### ZU BEARBEITEN
[a] Prüfe für jede der folgenden Aussagen, ob sie mit dem Textauszug über cron und ThingSpeak übereinstimmt, und antworte jeweils mit Ja oder Nein samt den entscheidenden Worten des Textes als wörtliches Zitat. (i) Das Script soll alle zehn Minuten durch cron ausgeführt werden. (ii) Fehlermeldungen gelangen in die Datei post_ths_temp.log. (iii) Ein Klick auf das Stiftsymbol gibt den Code eines HTML Snippets preis.
[b] Übersetze den folgenden Satz aus dem Textauszug über cron und ThingSpeak ins Englische: „Die Ausgabeumleitung bewirkt, dass eventuelle Fehlermeldungen in die Datei post_ths_temp.log gelangen, deren Inhalt man also regelmäßig kontrollieren sollte.“
[c] Schreibe den Textauszug über cron und ThingSpeak im Anschluss an seinen letzten Satz weiter.

### DOKUMENTAUSZUG
Für den Dauereinsatz empfiehlt es sich, das Script regelmäßig aller fünf Minuten durch den Zeitplandienst cron ausführen zu lassen. Per crontab -e fügt man dazu die beiden folgenden Zeilen in die crontab ein:
THINGSPEAKAPIKEY=Your_Write_Api_Key */5 * * * * $HOME/post_ths_temp.py >> $HOME/post_ths_temp.log 2>&1
Die Ausgabeumleitung bewirkt, dass eventuelle Fehlermeldungen in die Datei post_ths_temp.log gelangen, deren Inhalt man also regelmäßig kontrollieren sollte.
Die Möglichkeiten von ThingSpeak erschöpfen sich nicht in der Anzeige einfacher Grafiken, sondern sind so vielfältig, dass ihre Beschreibung den Rahmen dieses Artikels sprengen würden. So kann man zum Beispiel die Grafiken durch Klick auf das Stiftsymbol weitgehend den eigenen Wünschen anpassen, was Farbe, Beschriftung Linienstil oder angezeigten Zeitraum betrifft. Ein Klick auf die Sprechblase gibt den Code eines HTML Snippets preis, welches die Einbettung der Grafik in eigene Webseiten erlaubt:
Weitere Hinweise dazu finden sich in der Dokumentation.

### BEREITGESTELLTE DATEN
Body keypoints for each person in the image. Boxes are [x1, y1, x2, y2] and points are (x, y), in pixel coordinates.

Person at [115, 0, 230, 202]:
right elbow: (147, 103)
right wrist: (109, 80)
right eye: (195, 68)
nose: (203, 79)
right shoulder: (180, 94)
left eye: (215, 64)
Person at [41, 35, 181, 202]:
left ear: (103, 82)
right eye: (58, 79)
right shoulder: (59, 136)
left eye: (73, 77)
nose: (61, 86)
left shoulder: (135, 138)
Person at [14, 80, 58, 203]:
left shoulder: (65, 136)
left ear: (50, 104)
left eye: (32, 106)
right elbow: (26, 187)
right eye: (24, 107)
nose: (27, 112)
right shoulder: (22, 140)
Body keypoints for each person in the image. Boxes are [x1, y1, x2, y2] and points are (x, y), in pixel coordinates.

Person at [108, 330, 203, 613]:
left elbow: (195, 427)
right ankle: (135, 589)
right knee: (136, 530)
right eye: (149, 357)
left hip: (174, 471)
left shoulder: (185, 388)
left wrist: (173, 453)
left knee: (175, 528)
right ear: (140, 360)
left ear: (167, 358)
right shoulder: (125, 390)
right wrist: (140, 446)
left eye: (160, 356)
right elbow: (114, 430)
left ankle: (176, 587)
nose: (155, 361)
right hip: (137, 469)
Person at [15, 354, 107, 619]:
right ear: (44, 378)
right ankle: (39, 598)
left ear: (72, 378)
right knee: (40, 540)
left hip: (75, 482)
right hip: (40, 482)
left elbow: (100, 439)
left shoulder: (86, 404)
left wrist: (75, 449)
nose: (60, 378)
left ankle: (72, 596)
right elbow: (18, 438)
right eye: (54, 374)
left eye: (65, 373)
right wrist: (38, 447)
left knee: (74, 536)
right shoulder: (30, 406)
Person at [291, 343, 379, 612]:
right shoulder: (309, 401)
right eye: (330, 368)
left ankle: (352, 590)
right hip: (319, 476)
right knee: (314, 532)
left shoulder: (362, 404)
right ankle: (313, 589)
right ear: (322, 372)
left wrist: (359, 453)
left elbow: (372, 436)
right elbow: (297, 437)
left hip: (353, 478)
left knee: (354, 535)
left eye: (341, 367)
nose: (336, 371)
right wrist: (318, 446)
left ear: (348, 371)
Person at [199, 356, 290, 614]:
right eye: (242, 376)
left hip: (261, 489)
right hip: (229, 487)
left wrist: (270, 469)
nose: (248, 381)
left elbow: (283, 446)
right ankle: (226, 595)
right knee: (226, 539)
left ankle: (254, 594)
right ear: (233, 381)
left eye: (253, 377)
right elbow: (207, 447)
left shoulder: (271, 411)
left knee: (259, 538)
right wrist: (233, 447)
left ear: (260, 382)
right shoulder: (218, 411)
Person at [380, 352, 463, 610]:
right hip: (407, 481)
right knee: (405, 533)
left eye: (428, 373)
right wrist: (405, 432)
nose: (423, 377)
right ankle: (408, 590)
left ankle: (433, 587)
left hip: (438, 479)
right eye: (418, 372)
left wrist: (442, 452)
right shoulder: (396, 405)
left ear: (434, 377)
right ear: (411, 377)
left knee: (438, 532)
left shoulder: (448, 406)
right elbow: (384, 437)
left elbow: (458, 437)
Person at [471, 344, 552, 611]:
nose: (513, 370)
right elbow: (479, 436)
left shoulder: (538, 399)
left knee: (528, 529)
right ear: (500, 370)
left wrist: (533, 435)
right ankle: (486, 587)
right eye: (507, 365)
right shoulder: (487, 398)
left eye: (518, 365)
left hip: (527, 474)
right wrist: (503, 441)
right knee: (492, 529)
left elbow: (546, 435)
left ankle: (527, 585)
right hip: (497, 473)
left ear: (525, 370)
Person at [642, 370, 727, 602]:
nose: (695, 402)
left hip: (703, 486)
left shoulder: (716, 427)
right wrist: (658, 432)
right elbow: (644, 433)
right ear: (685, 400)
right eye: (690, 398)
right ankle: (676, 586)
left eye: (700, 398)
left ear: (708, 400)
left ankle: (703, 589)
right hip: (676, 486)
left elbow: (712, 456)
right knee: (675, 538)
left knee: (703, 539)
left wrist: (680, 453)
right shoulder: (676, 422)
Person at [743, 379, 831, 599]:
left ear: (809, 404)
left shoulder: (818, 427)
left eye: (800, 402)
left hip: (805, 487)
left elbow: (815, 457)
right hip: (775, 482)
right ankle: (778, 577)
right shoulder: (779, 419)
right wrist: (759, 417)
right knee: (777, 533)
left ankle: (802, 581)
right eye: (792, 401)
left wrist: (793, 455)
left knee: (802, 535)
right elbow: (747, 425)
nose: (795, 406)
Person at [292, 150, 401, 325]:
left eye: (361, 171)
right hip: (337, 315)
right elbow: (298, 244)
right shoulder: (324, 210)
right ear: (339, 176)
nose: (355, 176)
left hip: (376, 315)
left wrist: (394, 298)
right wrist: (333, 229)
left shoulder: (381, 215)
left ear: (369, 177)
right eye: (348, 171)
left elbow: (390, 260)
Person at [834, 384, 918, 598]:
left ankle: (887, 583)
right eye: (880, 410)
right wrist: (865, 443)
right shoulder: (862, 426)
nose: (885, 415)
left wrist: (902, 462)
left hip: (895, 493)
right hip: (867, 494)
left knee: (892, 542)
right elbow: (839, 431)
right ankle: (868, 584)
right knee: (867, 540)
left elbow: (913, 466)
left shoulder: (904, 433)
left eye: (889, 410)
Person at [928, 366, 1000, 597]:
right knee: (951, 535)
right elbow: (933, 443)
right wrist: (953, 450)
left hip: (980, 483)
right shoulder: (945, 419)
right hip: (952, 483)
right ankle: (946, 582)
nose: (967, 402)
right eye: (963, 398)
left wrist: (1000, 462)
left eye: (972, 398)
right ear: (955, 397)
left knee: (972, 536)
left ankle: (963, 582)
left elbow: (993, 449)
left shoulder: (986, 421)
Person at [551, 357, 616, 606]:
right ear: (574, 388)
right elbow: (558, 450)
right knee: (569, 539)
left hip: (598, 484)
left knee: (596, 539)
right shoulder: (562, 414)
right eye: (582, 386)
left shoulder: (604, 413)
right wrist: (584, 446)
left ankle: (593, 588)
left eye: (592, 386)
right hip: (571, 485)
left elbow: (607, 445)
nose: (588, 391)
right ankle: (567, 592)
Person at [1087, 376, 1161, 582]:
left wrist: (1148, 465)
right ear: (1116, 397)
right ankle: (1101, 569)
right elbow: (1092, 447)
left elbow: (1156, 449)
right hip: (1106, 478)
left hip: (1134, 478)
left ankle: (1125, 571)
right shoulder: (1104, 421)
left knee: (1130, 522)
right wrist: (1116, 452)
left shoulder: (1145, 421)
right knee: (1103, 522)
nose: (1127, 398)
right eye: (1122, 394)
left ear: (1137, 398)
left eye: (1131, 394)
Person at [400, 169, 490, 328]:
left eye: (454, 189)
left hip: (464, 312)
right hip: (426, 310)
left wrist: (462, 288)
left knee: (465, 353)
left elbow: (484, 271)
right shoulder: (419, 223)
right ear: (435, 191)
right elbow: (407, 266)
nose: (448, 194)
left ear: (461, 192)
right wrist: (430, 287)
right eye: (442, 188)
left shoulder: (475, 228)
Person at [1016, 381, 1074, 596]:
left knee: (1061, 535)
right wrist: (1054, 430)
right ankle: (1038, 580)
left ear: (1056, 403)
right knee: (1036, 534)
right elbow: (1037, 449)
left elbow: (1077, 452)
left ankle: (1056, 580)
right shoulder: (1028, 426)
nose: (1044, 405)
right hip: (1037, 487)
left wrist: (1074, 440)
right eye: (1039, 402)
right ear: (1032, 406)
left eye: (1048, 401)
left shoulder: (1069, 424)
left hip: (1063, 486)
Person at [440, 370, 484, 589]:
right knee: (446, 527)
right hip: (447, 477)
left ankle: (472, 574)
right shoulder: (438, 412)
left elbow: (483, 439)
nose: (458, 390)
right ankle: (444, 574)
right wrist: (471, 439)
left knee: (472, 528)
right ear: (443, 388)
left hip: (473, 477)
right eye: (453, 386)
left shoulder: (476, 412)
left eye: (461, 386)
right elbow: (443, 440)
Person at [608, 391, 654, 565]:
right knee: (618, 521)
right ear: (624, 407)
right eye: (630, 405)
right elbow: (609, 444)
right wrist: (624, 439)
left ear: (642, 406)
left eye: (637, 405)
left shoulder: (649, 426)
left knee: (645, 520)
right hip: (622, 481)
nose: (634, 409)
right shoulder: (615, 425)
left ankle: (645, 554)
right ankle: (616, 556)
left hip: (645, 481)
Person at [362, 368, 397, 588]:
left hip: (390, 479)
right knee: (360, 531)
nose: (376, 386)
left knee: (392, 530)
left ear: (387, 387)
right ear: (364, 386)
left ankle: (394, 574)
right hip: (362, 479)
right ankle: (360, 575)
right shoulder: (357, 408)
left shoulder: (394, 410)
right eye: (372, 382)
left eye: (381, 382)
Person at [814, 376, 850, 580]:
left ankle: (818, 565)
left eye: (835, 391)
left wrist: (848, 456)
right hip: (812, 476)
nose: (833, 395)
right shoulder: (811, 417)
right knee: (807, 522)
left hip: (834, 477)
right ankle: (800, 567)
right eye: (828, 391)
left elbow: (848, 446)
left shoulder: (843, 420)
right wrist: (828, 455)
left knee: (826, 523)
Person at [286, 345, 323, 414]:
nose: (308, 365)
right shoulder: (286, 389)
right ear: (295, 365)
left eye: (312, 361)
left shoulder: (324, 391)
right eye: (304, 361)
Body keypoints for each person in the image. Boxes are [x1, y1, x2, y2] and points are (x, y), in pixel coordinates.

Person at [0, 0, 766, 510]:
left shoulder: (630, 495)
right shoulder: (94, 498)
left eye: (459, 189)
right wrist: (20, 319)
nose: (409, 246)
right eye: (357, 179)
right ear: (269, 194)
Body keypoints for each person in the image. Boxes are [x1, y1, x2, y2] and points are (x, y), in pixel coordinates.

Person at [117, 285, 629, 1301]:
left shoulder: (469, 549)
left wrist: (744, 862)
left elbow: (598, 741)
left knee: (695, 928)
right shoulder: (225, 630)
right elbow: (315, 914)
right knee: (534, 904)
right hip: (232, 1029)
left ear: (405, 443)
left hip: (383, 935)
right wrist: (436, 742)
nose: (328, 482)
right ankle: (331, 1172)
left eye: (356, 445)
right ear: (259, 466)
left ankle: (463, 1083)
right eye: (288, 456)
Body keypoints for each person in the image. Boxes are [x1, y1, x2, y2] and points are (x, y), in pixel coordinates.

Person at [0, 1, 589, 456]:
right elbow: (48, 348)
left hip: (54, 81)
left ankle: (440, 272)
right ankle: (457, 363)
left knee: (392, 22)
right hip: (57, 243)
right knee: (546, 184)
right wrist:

### GELÖSTE AUFGABEN
[a]
(i) Nein: „das Script regelmäßig aller fünf Minuten durch den Zeitplandienst cron ausführen zu lassen“
(ii) Ja: „dass eventuelle Fehlermeldungen in die Datei post_ths_temp.log gelangen“
(iii) Nein: „Ein Klick auf die Sprechblase gibt den Code eines HTML Snippets preis“

[b] The output redirection causes any error messages to end up in the file post_ths_temp.log, whose contents should therefore be checked regularly.

[c]
Über den Menüpunkt Apps eröffnen sich weitere Möglichkeiten: Analytics und Actions. Zum Beispiel erlauben die MATLAB Visualizations die Kombination mehrerer Messwerte in einer Grafik:
Hinter MATLAB Analysis verbirgt sich ein großer Teil der MATLAB® Funktionen zur Datenanalyse. Actions erlauben schließlich eine Interaktion zwischen Geräten und Internet. Zum Beispiel kann man täglich um 24:00 Uhr die Berechnung von Tagesmittel- und Höchstwerten aus den gemessenen Temperaturen vornehmen lassen. Oder eine Action setzt bei Überschreitung eines Grenzwertes automatisch einen HTTP Request oder einen Tweet ab.
Es gibt bereits eine Reihe von Apps für Android, die mit ThingSpeak zusammenarbeiten. Persönlich gefallen mir ThingView und das IoT ThingSpeak Monitor Widget am besten.
ThingView (Abb. links) zeigt die Messwertdiagramme beliebiger Channels auf dem Android Smartphone an. Die (geringfügige) Investition in die Vollversion lohnt sich, da man dann auch verschiedene Zeiträume konfigurieren kann.
Der IoT ThingSpeak Monitor arbeitet als Widget auf einem Startbildschirm (Abb. rechts). Auch hier lassen sich beliebige Kanäle auswählen, das Widget zeigt den aktuellen Messwert an - ideal um zum Beispiel mit einem kurzen Blick die Außentemperatur abzulesen. Bei Berührung des Diagrammsymbols unten rechts öffnet sich ein Diagramm mit den visualisierten Messwerten. Über das Menüsymbol erlaubt das Widget unter anderem die Definition von Grenzwerten, bei deren Über- oder Unterschreitung eine Benachrichtigung auf dem Smartphone erscheint.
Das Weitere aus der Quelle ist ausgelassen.